**What to do**
Please set down the text of every row below word for word, and leave the pictures out of your answer.

(Items in a dataset)
::::
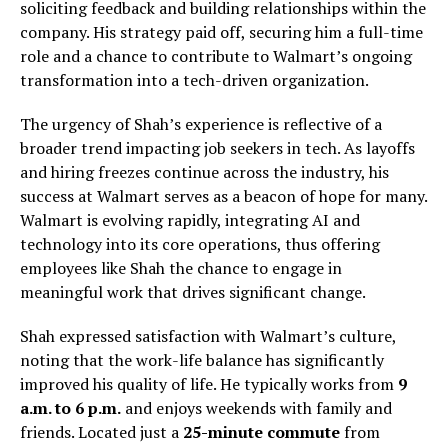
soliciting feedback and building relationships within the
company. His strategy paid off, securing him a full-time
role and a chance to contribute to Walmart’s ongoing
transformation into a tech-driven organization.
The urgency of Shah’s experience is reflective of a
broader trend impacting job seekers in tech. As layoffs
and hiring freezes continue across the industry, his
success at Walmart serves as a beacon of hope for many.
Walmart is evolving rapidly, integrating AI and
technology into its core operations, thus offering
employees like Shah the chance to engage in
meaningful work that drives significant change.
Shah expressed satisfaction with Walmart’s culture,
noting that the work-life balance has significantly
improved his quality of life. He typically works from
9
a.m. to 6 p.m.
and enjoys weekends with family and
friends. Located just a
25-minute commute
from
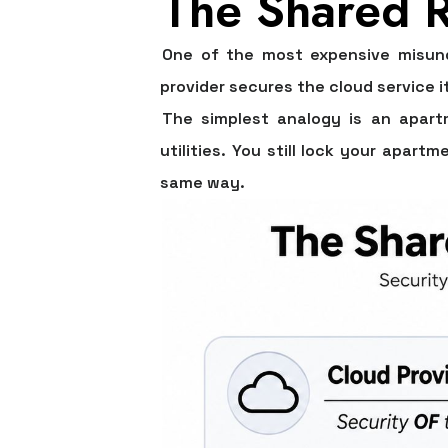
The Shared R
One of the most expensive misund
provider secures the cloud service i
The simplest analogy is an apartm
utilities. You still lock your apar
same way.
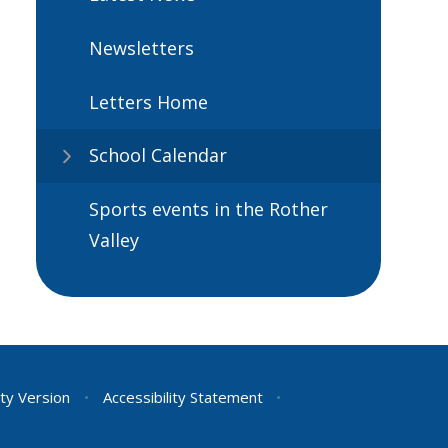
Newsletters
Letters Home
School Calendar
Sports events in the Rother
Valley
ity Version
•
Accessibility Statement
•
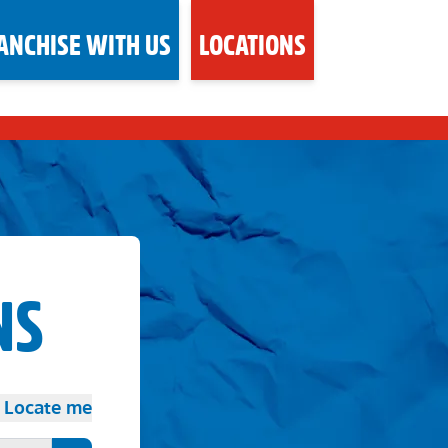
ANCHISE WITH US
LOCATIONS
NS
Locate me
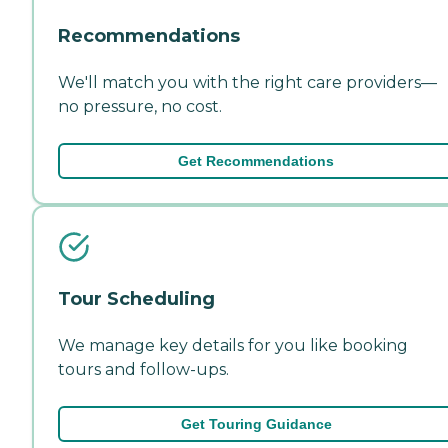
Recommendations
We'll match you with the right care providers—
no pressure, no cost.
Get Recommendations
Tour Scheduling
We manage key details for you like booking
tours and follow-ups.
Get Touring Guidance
::::
**Finished exercise**
soliciting feedback and building relationships within the
company. His strategy paid off, securing him a full-time
role and a chance to contribute to Walmart’s ongoing
transformation into a tech-driven organization.
The urgency of Shah’s experience is reflective of a
broader trend impacting job seekers in tech. As layoffs
and hiring freezes continue across the industry, his
success at Walmart serves as a beacon of hope for many.
Walmart is evolving rapidly, integrating AI and
technology into its core operations, thus offering
employees like Shah the chance to engage in
meaningful work that drives significant change.
Shah expressed satisfaction with Walmart’s culture,
noting that the work-life balance has significantly
improved his quality of life. He typically works from
9
a.m. to 6 p.m.
and enjoys weekends with family and
friends. Located just a
25-minute commute
from
The Shared R
One of the most expensive misund
provider secures the cloud service i
The simplest analogy is an apartm
utilities. You still lock your apar
same way.
Newsletters
Letters Home
School Calendar
Sports events in the Rother
Valley
ity Version
•
Accessibility Statement
•
ANCHISE WITH US
LOCATIONS
NS
Locate me
Recommendations
We'll match you with the right care providers—
no pressure, no cost.
Get Recommendations
Tour Scheduling
We manage key details for you like booking
tours and follow-ups.
Get Touring Guidance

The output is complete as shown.